**YOUR INSTRUCTIONS**
Extract each line below that contains the string "equals".

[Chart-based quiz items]
====================

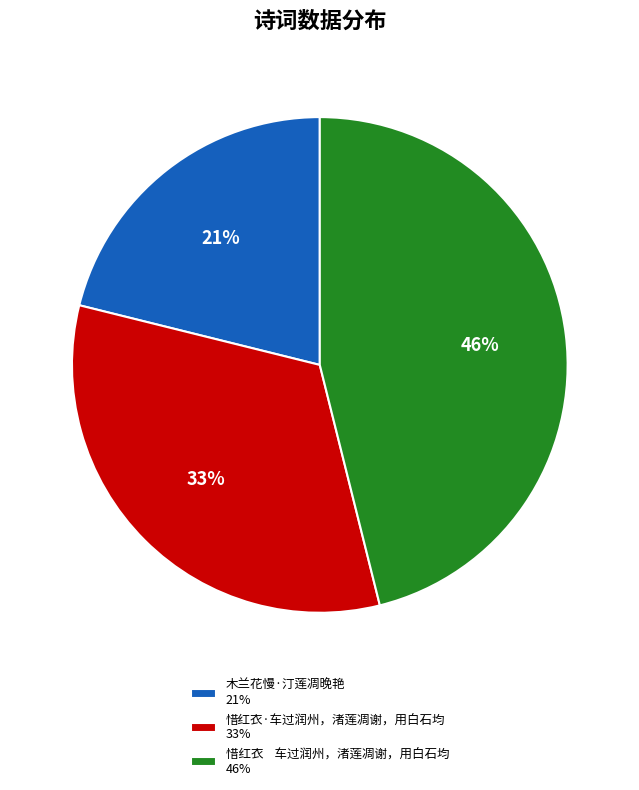

How many slices are in this pie chart?

3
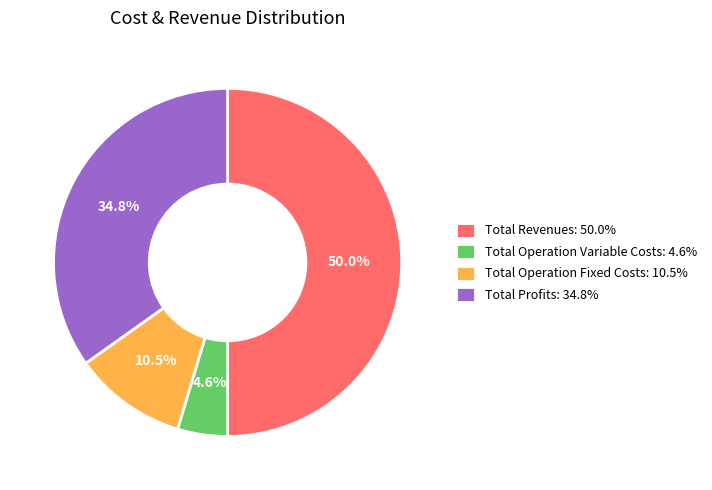

To the nearest percent, what is the difference between the largest and smallest slice percentages?

45%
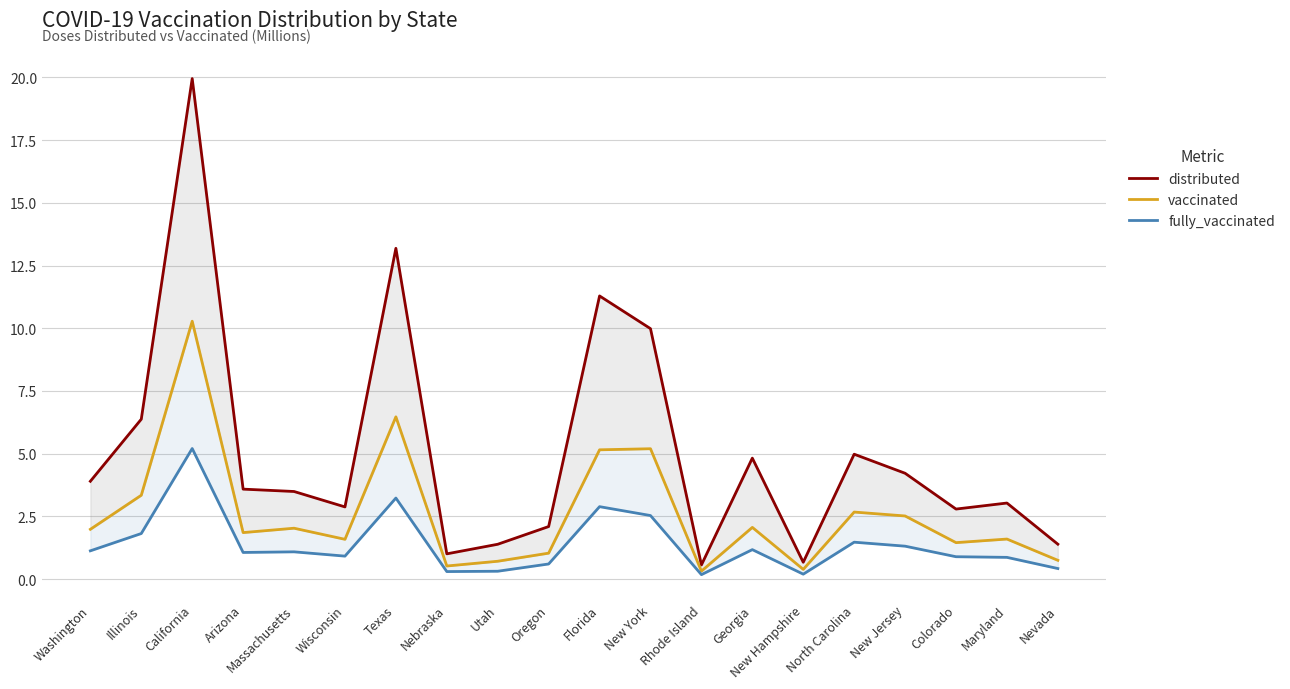

How many distinct data groups are displayed?

3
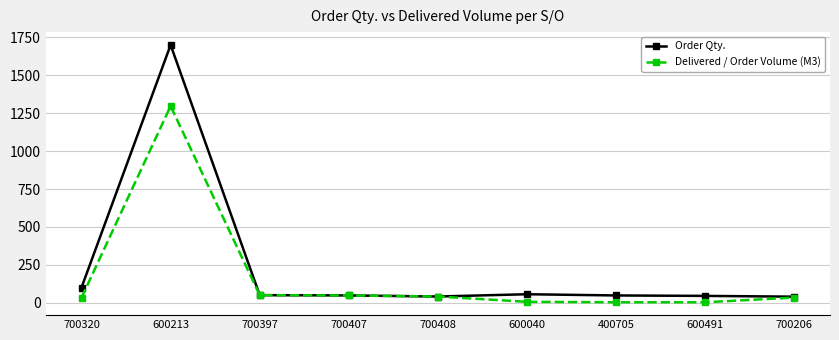

Is it true that Order Qty. equals 41 at 700408?

True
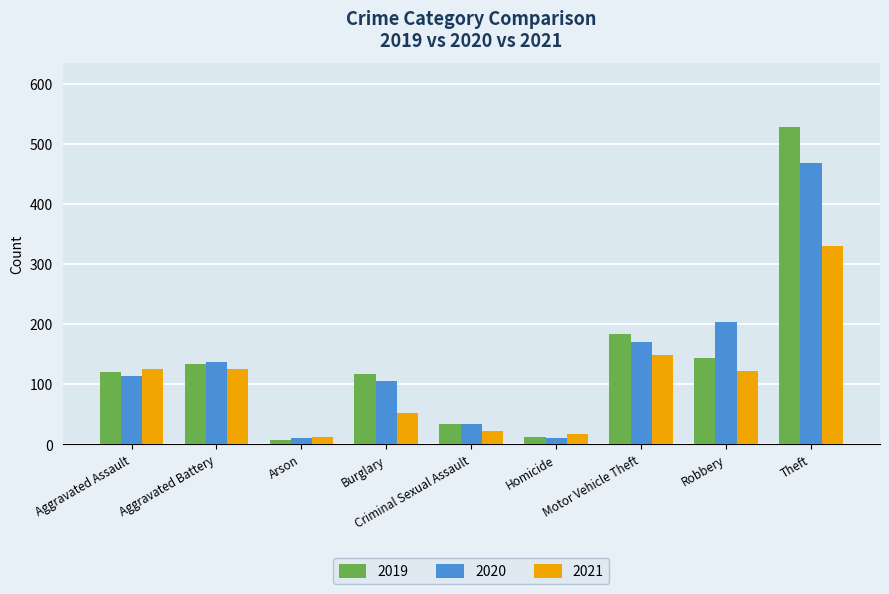

What value does the 2021 series have at Burglary, to the nearest 50?

50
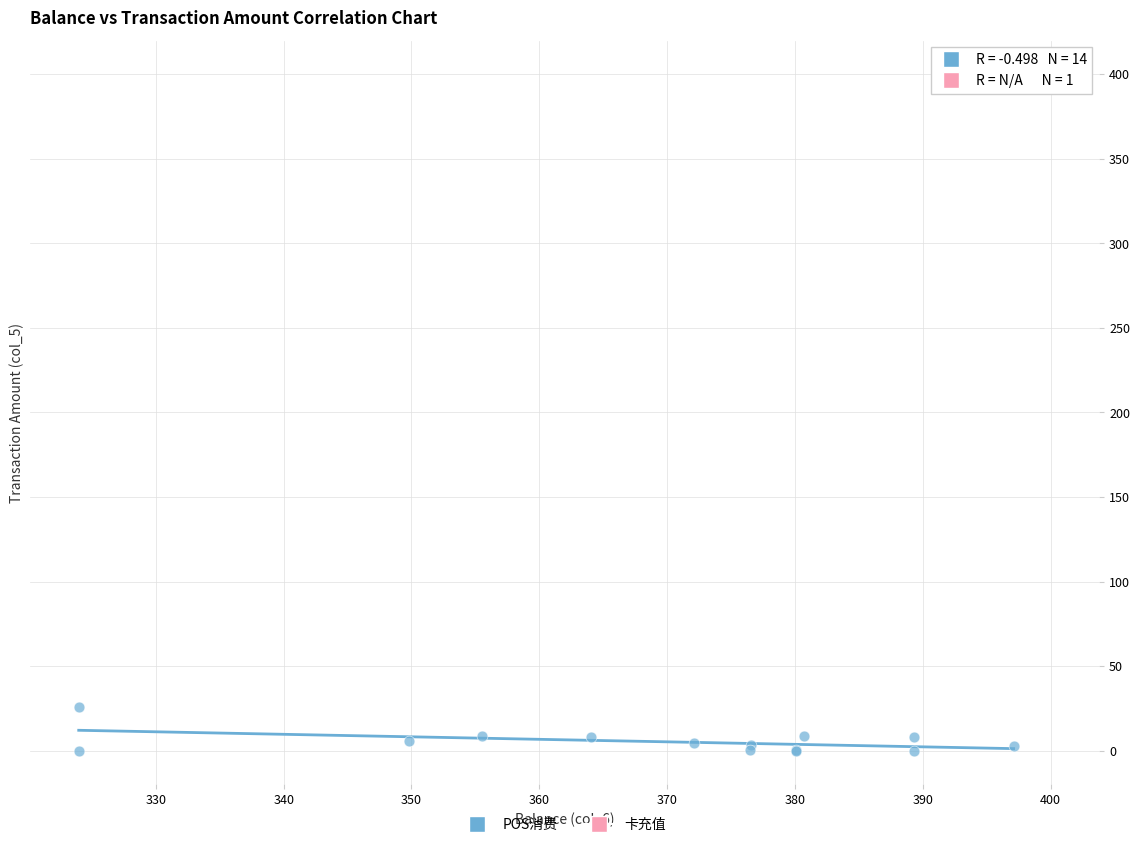

What are all the series names shown in the legend?

POS消费, 卡充值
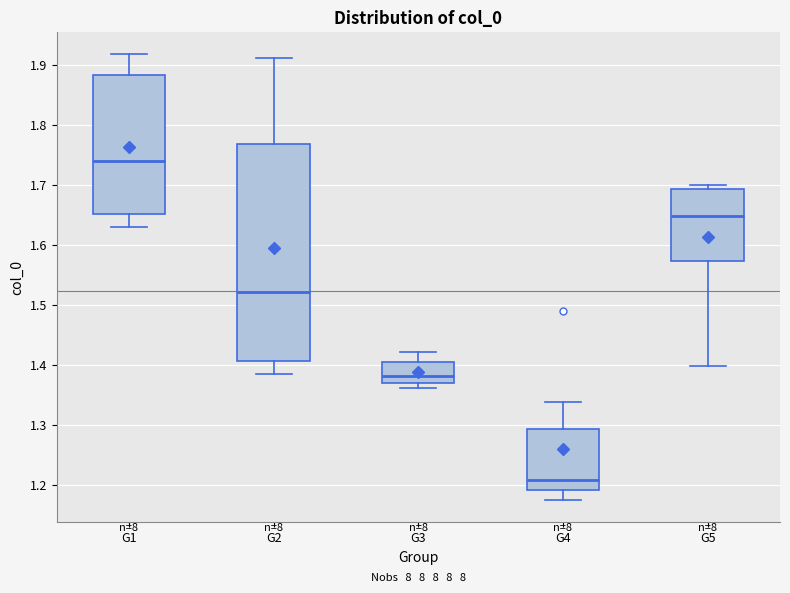

Reading left to right, transcribe this box plot: for each box, give where its median line is, the range the box spans, and where its two whiskers end, as read against the y-axis. The values are not printed on the chart, so give them approximately, as read against the axis.

G1: median 1.74, box 1.65 to 1.88, whiskers 1.63 to 1.92
G2: median 1.52, box 1.41 to 1.77, whiskers 1.38 to 1.91
G3: median 1.38, box 1.37 to 1.40, whiskers 1.36 to 1.42
G4: median 1.21, box 1.19 to 1.29, whiskers 1.17 to 1.34
G5: median 1.65, box 1.57 to 1.69, whiskers 1.40 to 1.70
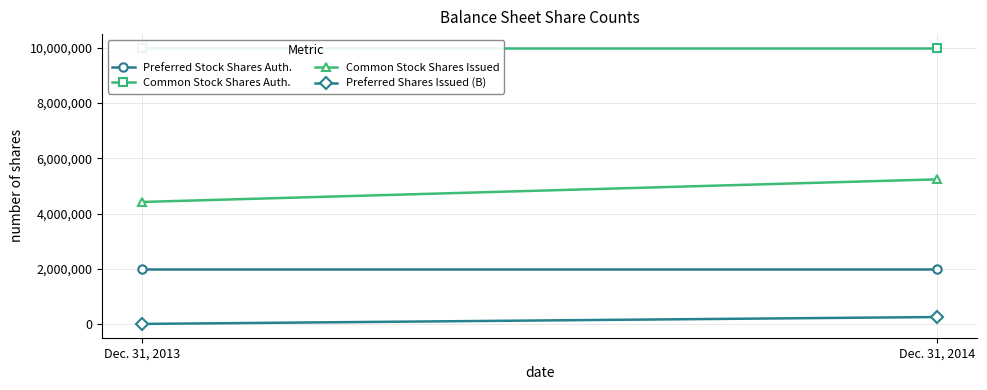

Is it true that Preferred Shares Issued (B) equals 99560 at Dec. 31, 2013?

False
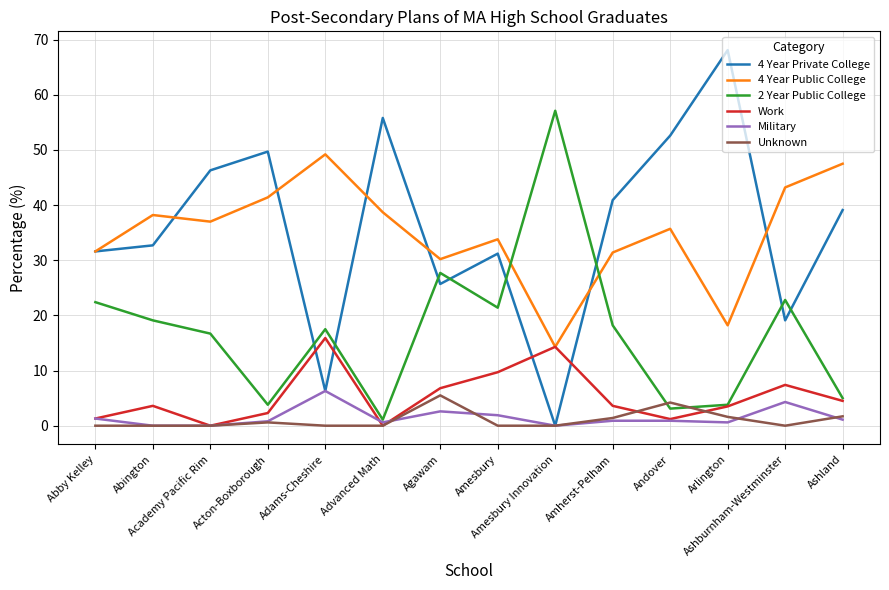

Which series has the largest range (max minus min)?

4 Year Private College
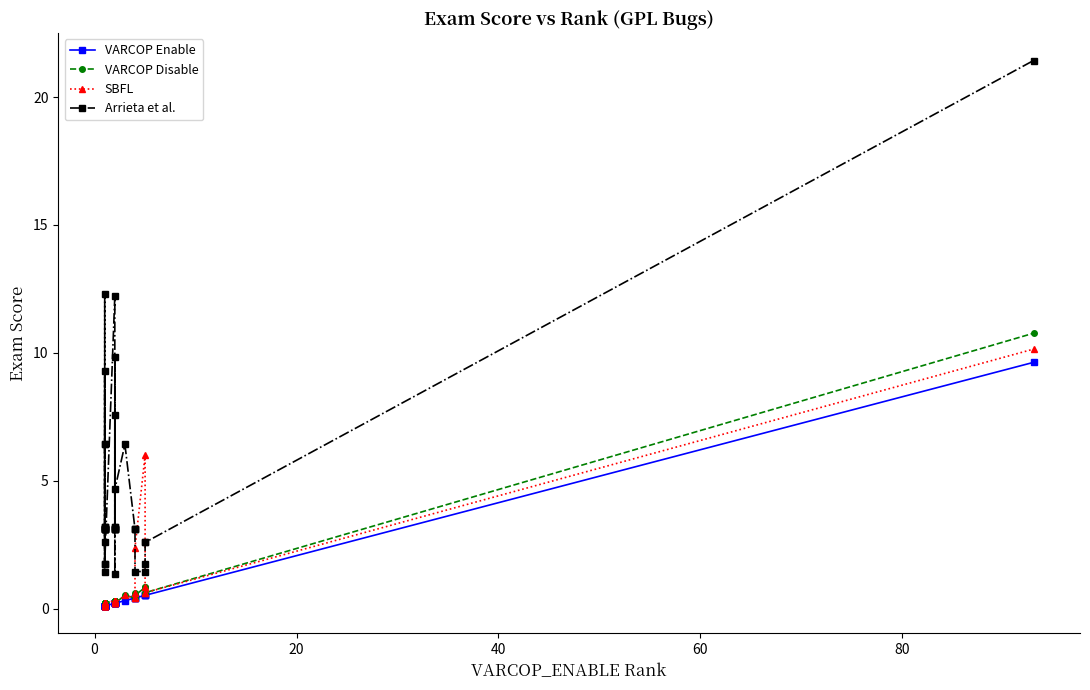

What is the minimum value shown in the chart?

0.1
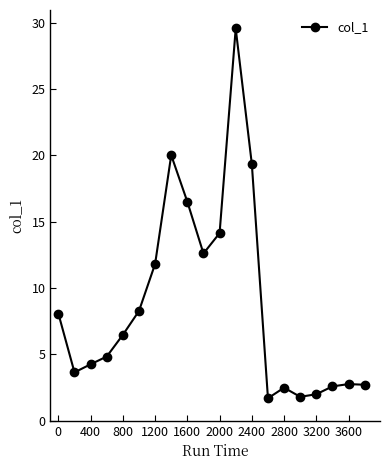

True or false: there are more than 2 points higher than both neighbors.

True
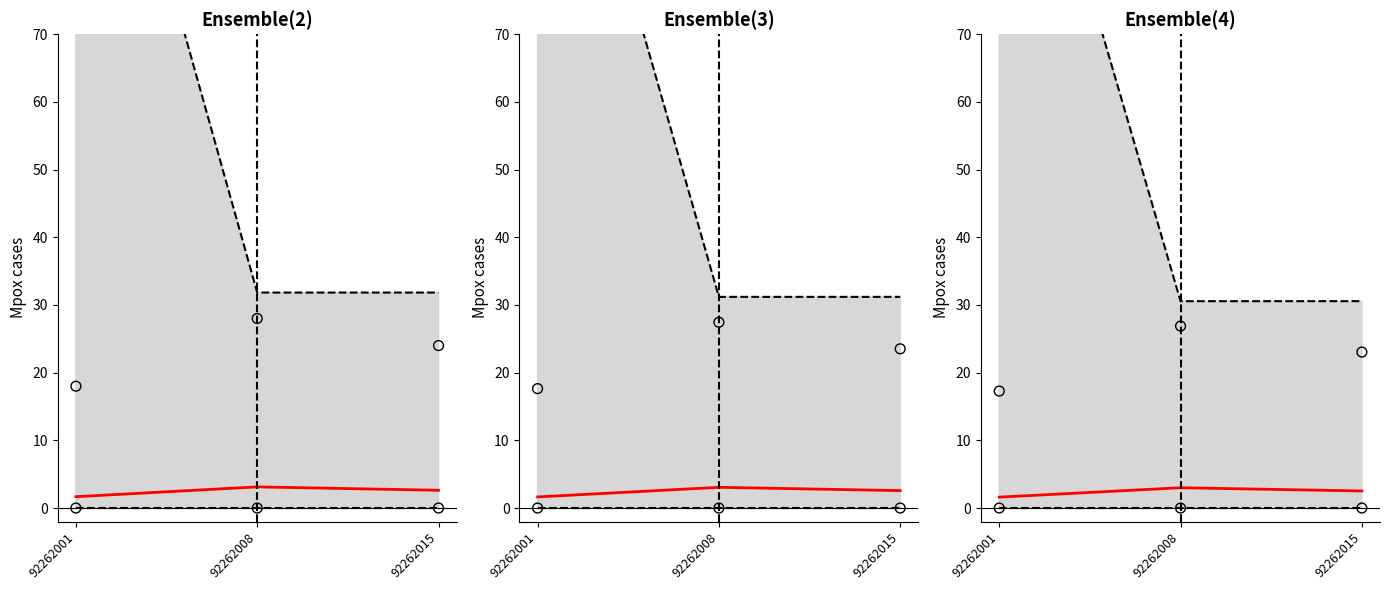

At how many categories does at least one series exceed 95?

1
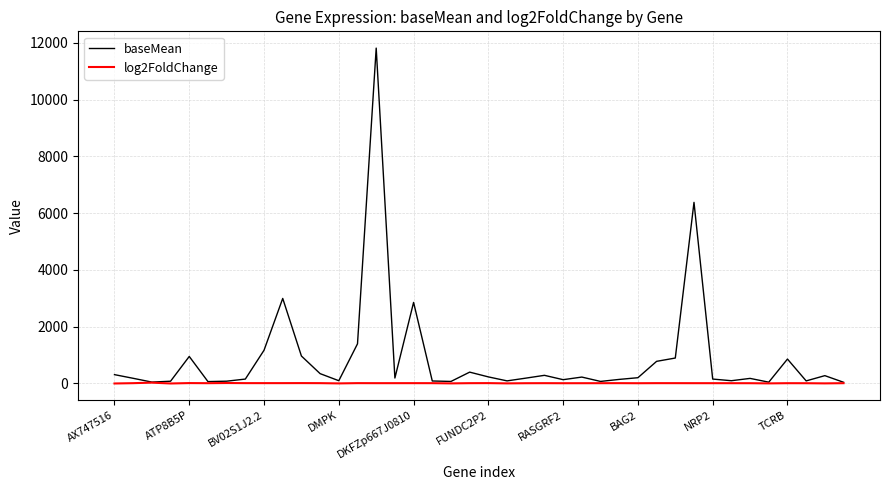

Rank the series by their maximum value, from highest to lowest.

baseMean, log2FoldChange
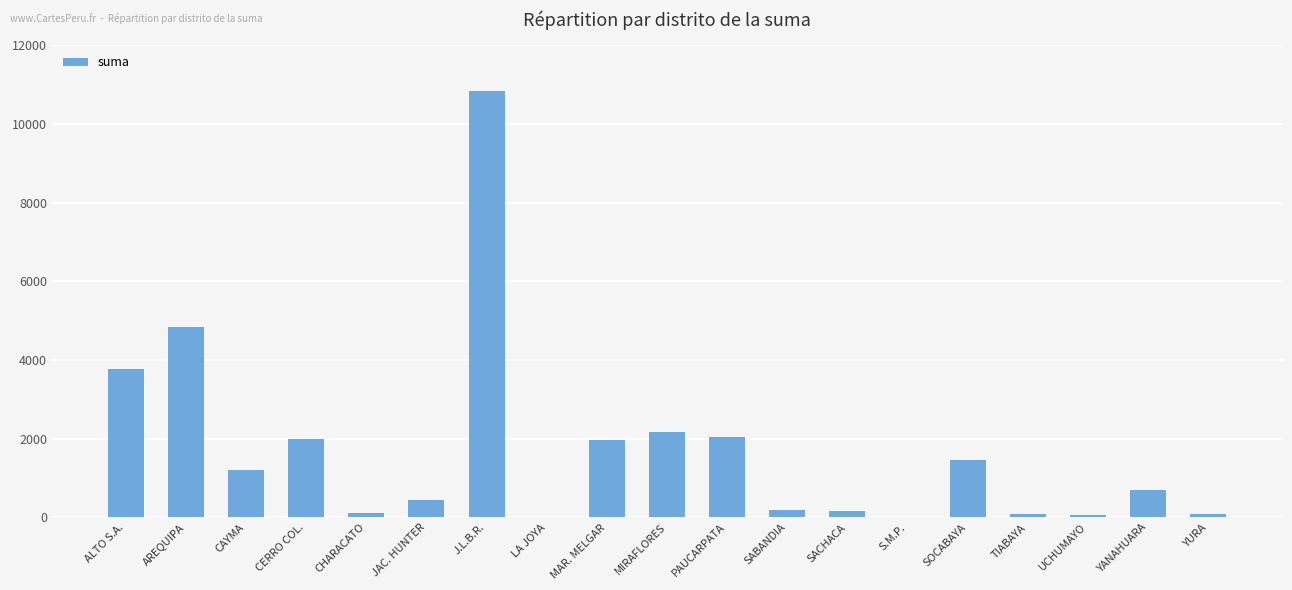

Which has a higher value, YURA or ALTO S.A.?

ALTO S.A.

====================

**RESPONSE**
Is it true that Order Qty. equals 41 at 700408?
Is it true that Preferred Shares Issued (B) equals 99560 at Dec. 31, 2013?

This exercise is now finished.